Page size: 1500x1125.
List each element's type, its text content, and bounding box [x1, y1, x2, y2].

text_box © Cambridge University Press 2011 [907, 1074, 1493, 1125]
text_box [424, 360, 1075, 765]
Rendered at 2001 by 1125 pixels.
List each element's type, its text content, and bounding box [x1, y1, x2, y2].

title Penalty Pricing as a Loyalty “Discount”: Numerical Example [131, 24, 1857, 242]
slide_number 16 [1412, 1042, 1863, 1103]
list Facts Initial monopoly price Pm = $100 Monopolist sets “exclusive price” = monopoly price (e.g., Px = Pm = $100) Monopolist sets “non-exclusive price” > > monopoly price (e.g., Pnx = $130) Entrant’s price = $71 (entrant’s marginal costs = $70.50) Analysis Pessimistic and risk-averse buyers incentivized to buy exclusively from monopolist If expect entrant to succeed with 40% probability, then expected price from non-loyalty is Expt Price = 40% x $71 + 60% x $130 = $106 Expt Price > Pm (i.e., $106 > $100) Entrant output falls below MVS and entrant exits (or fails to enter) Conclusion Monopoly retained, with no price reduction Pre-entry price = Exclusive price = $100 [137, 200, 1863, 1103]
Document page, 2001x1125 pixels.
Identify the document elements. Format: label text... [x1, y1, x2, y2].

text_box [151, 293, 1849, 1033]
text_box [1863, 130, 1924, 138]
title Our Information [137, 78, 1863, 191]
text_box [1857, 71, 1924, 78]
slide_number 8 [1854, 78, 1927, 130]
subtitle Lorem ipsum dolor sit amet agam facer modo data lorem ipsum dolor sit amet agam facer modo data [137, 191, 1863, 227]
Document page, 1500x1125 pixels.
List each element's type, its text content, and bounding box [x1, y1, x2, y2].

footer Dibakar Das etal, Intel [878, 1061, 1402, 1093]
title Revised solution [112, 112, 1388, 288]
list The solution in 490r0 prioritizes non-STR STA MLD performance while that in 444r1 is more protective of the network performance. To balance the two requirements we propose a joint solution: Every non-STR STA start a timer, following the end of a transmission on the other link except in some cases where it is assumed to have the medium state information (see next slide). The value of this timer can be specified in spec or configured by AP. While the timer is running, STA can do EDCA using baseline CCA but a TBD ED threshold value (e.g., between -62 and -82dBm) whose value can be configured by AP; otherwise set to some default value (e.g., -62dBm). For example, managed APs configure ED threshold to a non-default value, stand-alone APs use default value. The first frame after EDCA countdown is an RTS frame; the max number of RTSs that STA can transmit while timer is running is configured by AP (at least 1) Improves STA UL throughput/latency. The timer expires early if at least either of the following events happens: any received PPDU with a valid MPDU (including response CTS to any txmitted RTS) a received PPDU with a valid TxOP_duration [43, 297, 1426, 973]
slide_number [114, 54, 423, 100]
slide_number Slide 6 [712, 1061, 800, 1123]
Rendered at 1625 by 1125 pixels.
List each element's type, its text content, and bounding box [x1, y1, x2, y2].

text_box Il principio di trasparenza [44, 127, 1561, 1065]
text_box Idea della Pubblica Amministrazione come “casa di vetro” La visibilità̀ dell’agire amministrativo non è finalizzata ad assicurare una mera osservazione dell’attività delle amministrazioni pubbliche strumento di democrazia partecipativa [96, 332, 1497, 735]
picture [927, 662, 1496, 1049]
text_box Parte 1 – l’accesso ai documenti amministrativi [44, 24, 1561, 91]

■ **GOAL OF THE EXERCISE**
Transcribe the whole listing with every word preserved.

■ **SOLUTION FOR THIS TASK**
Page size: 1500x1125.
List each element's type, its text content, and bounding box [x1, y1, x2, y2].

text_box © Cambridge University Press 2011 [907, 1074, 1493, 1125]
text_box [424, 360, 1075, 765]
Rendered at 2001 by 1125 pixels.
List each element's type, its text content, and bounding box [x1, y1, x2, y2].

title Penalty Pricing as a Loyalty “Discount”: Numerical Example [131, 24, 1857, 242]
slide_number 16 [1412, 1042, 1863, 1103]
list Facts Initial monopoly price Pm = $100 Monopolist sets “exclusive price” = monopoly price (e.g., Px = Pm = $100) Monopolist sets “non-exclusive price” > > monopoly price (e.g., Pnx = $130) Entrant’s price = $71 (entrant’s marginal costs = $70.50) Analysis Pessimistic and risk-averse buyers incentivized to buy exclusively from monopolist If expect entrant to succeed with 40% probability, then expected price from non-loyalty is Expt Price = 40% x $71 + 60% x $130 = $106 Expt Price > Pm (i.e., $106 > $100) Entrant output falls below MVS and entrant exits (or fails to enter) Conclusion Monopoly retained, with no price reduction Pre-entry price = Exclusive price = $100 [137, 200, 1863, 1103]
Document page, 2001x1125 pixels.
Identify the document elements. Format: label text... [x1, y1, x2, y2].

text_box [151, 293, 1849, 1033]
text_box [1863, 130, 1924, 138]
title Our Information [137, 78, 1863, 191]
text_box [1857, 71, 1924, 78]
slide_number 8 [1854, 78, 1927, 130]
subtitle Lorem ipsum dolor sit amet agam facer modo data lorem ipsum dolor sit amet agam facer modo data [137, 191, 1863, 227]
Document page, 1500x1125 pixels.
List each element's type, its text content, and bounding box [x1, y1, x2, y2].

footer Dibakar Das etal, Intel [878, 1061, 1402, 1093]
title Revised solution [112, 112, 1388, 288]
list The solution in 490r0 prioritizes non-STR STA MLD performance while that in 444r1 is more protective of the network performance. To balance the two requirements we propose a joint solution: Every non-STR STA start a timer, following the end of a transmission on the other link except in some cases where it is assumed to have the medium state information (see next slide). The value of this timer can be specified in spec or configured by AP. While the timer is running, STA can do EDCA using baseline CCA but a TBD ED threshold value (e.g., between -62 and -82dBm) whose value can be configured by AP; otherwise set to some default value (e.g., -62dBm). For example, managed APs configure ED threshold to a non-default value, stand-alone APs use default value. The first frame after EDCA countdown is an RTS frame; the max number of RTSs that STA can transmit while timer is running is configured by AP (at least 1) Improves STA UL throughput/latency. The timer expires early if at least either of the following events happens: any received PPDU with a valid MPDU (including response CTS to any txmitted RTS) a received PPDU with a valid TxOP_duration [43, 297, 1426, 973]
slide_number [114, 54, 423, 100]
slide_number Slide 6 [712, 1061, 800, 1123]
Rendered at 1625 by 1125 pixels.
List each element's type, its text content, and bounding box [x1, y1, x2, y2].

text_box Il principio di trasparenza [44, 127, 1561, 1065]
text_box Idea della Pubblica Amministrazione come “casa di vetro” La visibilità̀ dell’agire amministrativo non è finalizzata ad assicurare una mera osservazione dell’attività delle amministrazioni pubbliche strumento di democrazia partecipativa [96, 332, 1497, 735]
picture [927, 662, 1496, 1049]
text_box Parte 1 – l’accesso ai documenti amministrativi [44, 24, 1561, 91]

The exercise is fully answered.